The cynical ‘ceasefire’ chorus being sung by Israel and Egypt is merely yet another movement in the well-orchestrated Israeli-Egyptian three-penny opera.

The way in which the ‘negotiations’ were carried out was more farce than finale – Egypt wrote the libretto for the Israeli impresario, leaving the Palestinians in the wings.

The terms themselves are a three-act charade. The Israeli-Egyptian duet omits any mention of the release of more than 50 Palestinian prisoners released in the 2011 Shalit swap who were re-detained during the recent West Bank ‘search’ for three missing Israeli settlers, a core Hamas demand.

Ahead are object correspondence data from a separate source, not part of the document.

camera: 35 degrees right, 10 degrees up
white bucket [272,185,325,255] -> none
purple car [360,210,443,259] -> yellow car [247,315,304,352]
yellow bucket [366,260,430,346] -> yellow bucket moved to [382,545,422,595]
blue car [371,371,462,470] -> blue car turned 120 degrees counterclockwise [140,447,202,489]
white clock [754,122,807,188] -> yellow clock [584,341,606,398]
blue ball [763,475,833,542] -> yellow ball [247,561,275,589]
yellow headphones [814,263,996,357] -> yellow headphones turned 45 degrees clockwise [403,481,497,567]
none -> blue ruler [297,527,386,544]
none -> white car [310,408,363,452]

Nor does it commit to either re-open the Rafah Crossing between Gaza and Egypt, or to lift the crippling – and illegal – Israeli siege of Gaza, merely saying that “crossings shall be opened and the movement of persons and goods through (them) shall be facilitated once the security situation becomes stable on the ground.” Both of these are core demands of the entire Palestinian resistance – Hamas, Islamic Jihad, PFLP and everyone in between.

Any ceasefire that does not change the fundamental paradigm, a hermetically-sealed Gaza and a ‘normal Israel,’ will garner only encore after encore, as every previous performance has done.

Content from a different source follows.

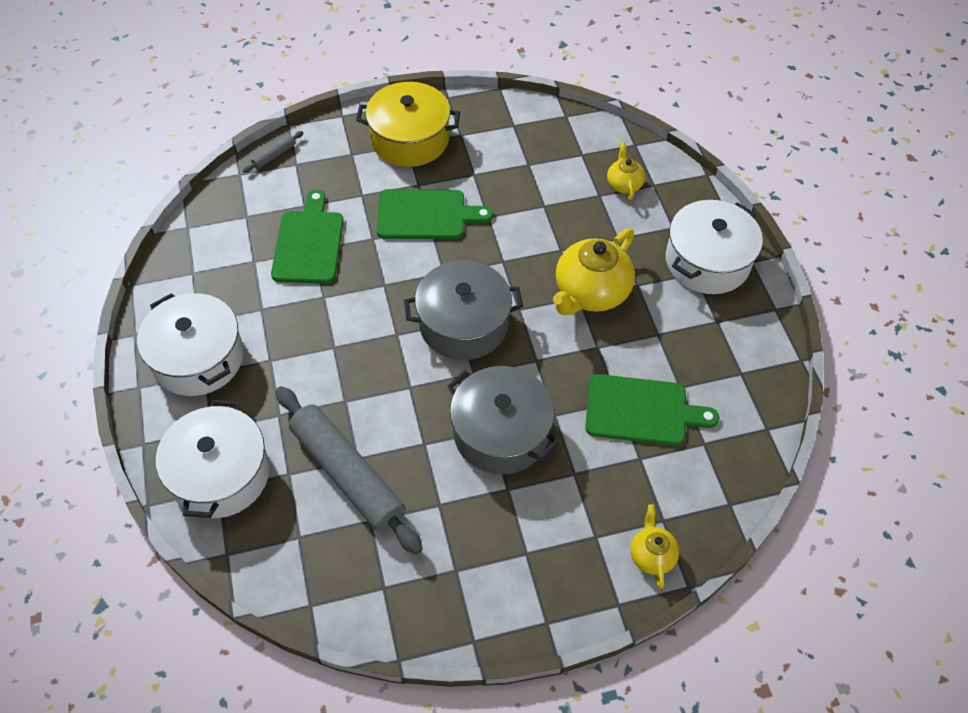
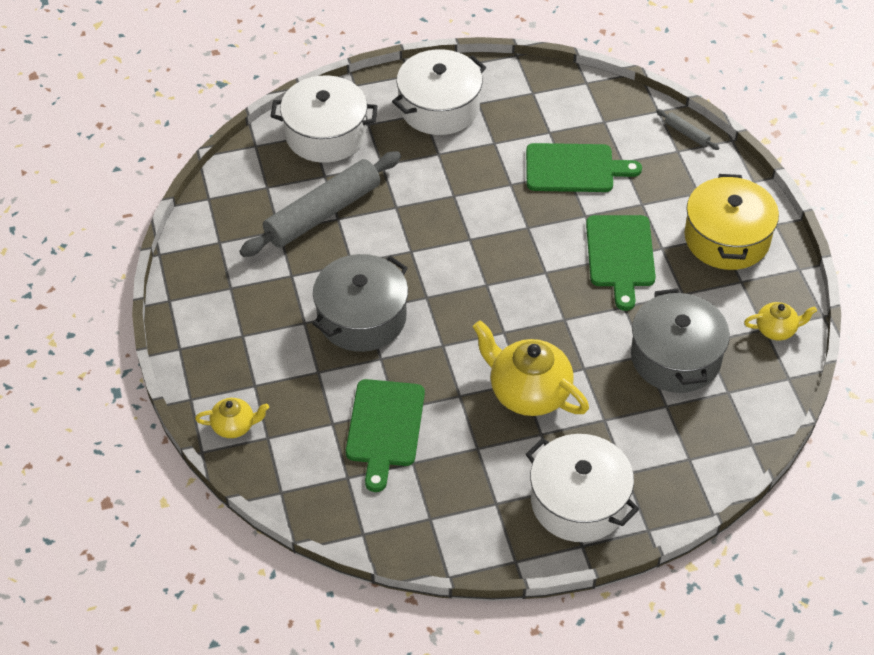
camera: 90 degrees right, 5 degrees down
grey pot [404,260,523,360] -> grey pot moved to [631,289,730,393]
yellow teapot [607,142,645,200] -> yellow teapot moved to [744,302,817,341]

Within three months of the 2012 ceasefire agreement, for instance, Israel had breached it 820 times. The Palestinian Centre for Human Rights reported that just two mortar shells were fired from Gaza in the same period, causing little or no damage in Israel, and no Gazan rockets were fired. Not one.

With odds of 820 – 2, it is no surprise that the Palestinians are wary of being house-managed towards another tragedy – although that may well be the subtext for the entire production. Benjamin Netanyahu used the Palestinian rejection of the proposal to justify further aggression, saying at a press conference, “If Hamas continues to fire at Israel, Israel will have the international legitimacy to take action.”

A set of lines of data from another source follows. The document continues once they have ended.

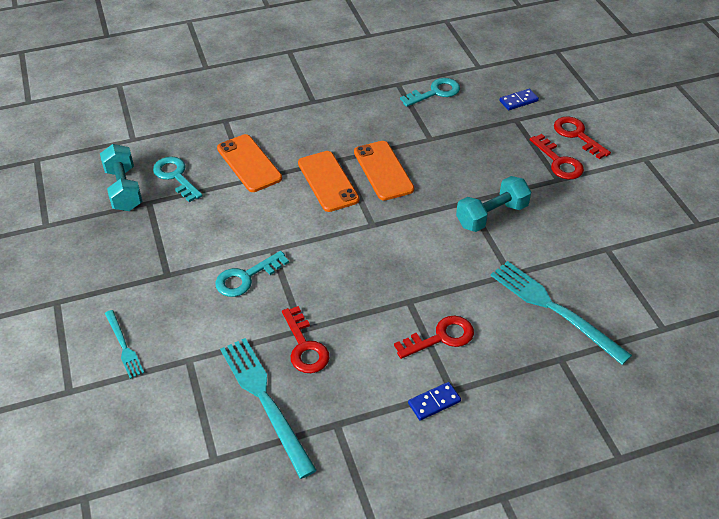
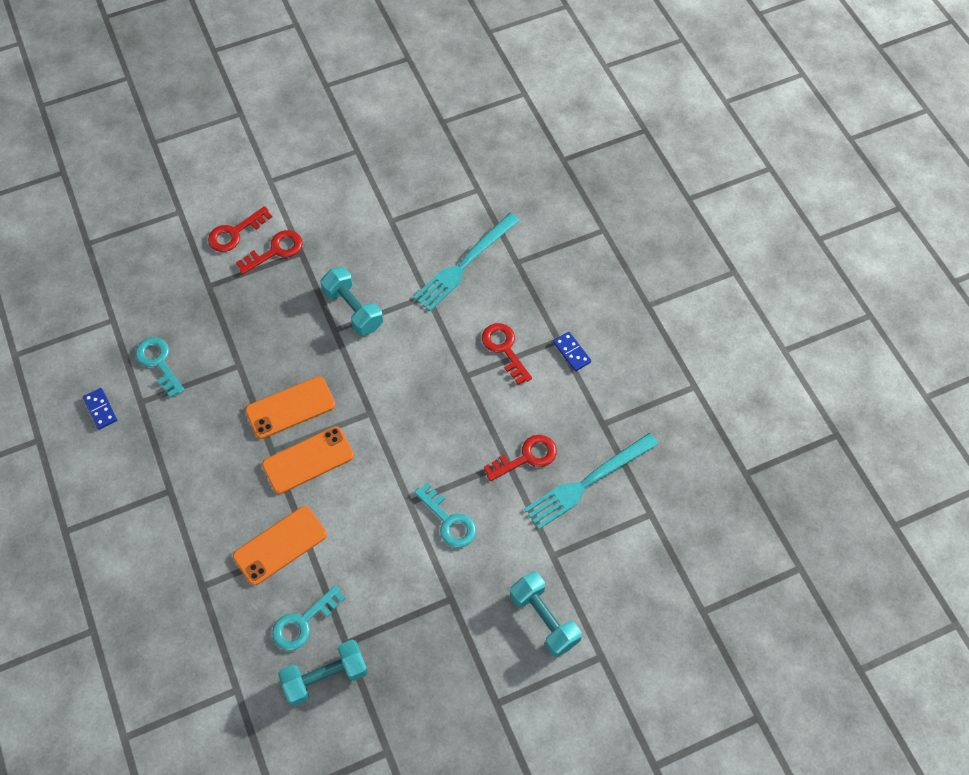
camera: 95 degrees left, 15 degrees up
turquoise fork [105,310,144,379] -> turquoise dumbbell [510,572,582,657]
blue domino [500,89,539,110] -> blue domino moved to [83,388,117,430]

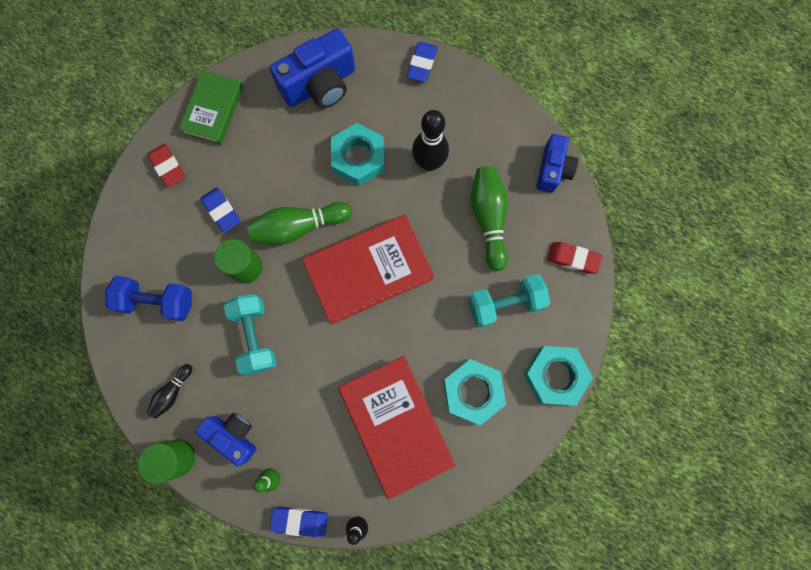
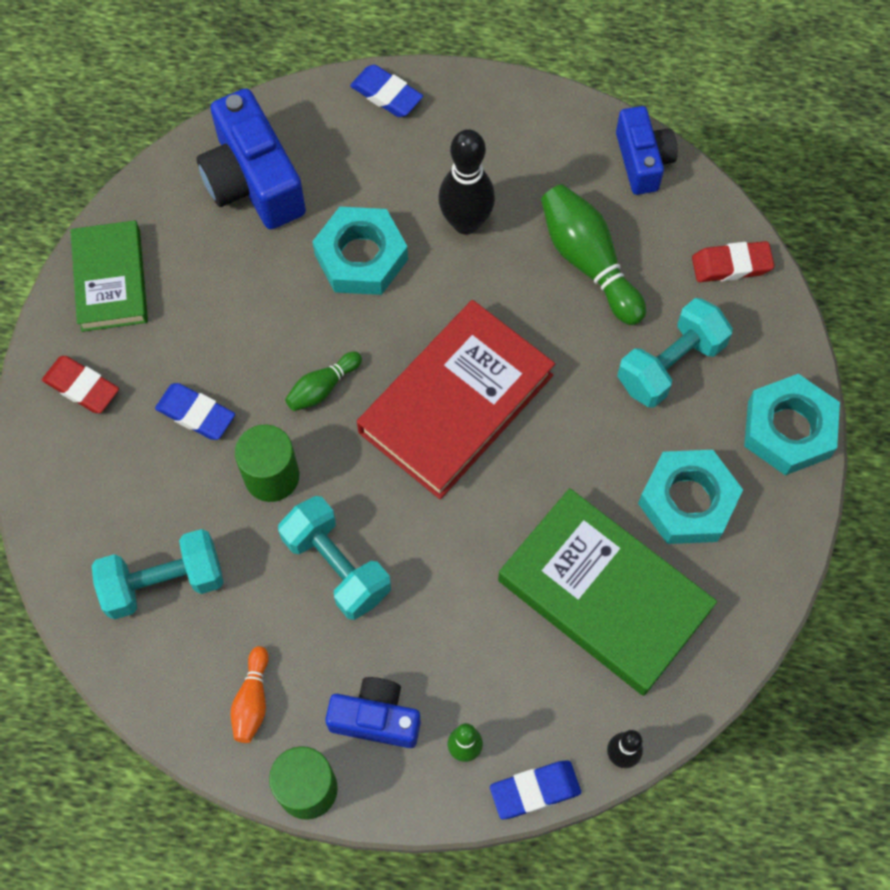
camera: 25 degrees left, 10 degrees down
blue dumbbell [105,276,192,321] -> turquoise dumbbell [92,529,224,620]
black bowling pin [147,364,192,419] -> orange bowling pin [231,646,269,743]
green bowling pin [247,202,352,245] -> green bowling pin [285,351,362,411], size x0.55
blue camera [270,28,355,108] -> blue camera turned 120 degrees clockwise [197,88,306,229]
red book [338,356,456,499] -> green book [498,488,717,696]
blue eraser [407,42,437,82] -> blue eraser turned 45 degrees counterclockwise [350,65,423,117]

International legitimacy is exactly what the repertoire demands – but it is not to be found through recourse to the Israeli arsenal.

Both parties can gain security through legitimacy – but this would of course require that Israel observe and comply with international law.

Palestinians have the same rights to security and self-determination within international law as do Israelis. Palestinians also have the right in international law to resist occupation.

The UN documents archive contains hundreds of clear resolutions as to what is required of Israel and of Palestine. What is missing is the implementation of the vast majority of them.

As the multitude of Israeli breaches of UN resolutions and instruments demonstrate, Israel is a rogue state, not acting in good faith.

This requires the international community to enter stage left, to enforce Israeli compliance with international norms, and to protect Palestinian rights, particularly from Israeli aggression.

The ‘legitimacy’ prompt would require Israelis to withdraw from all occupied territories, in accordance with UN Security Council Resolution 242. United Nations Peace Keepers could be deployed to guarantee the security of Palestinians and Israelis alike, if the international community is serious about its commitment to both a lasting ceasefire, and equal enjoyment of rights and security.

Israelis must also sing from the same song-sheet as the rest of the world, and act in accordance with all of the UN covenants, conventions, treaties and other instruments to which it is signatory. A direct result of this would be the immediate lifting of the siege of Gaza, which has been determined to constitute collective punishment, thus a breach of the fourth Geneva Convention.

The fundamental problem with the Egyptian libretto is that it does not address the root cause of the conflict – Israeli abuses of international law.

No proposal that perpetuates illegitimacy, however long and loudly sung, can drown out the pure, simple and sustained note of justice denied.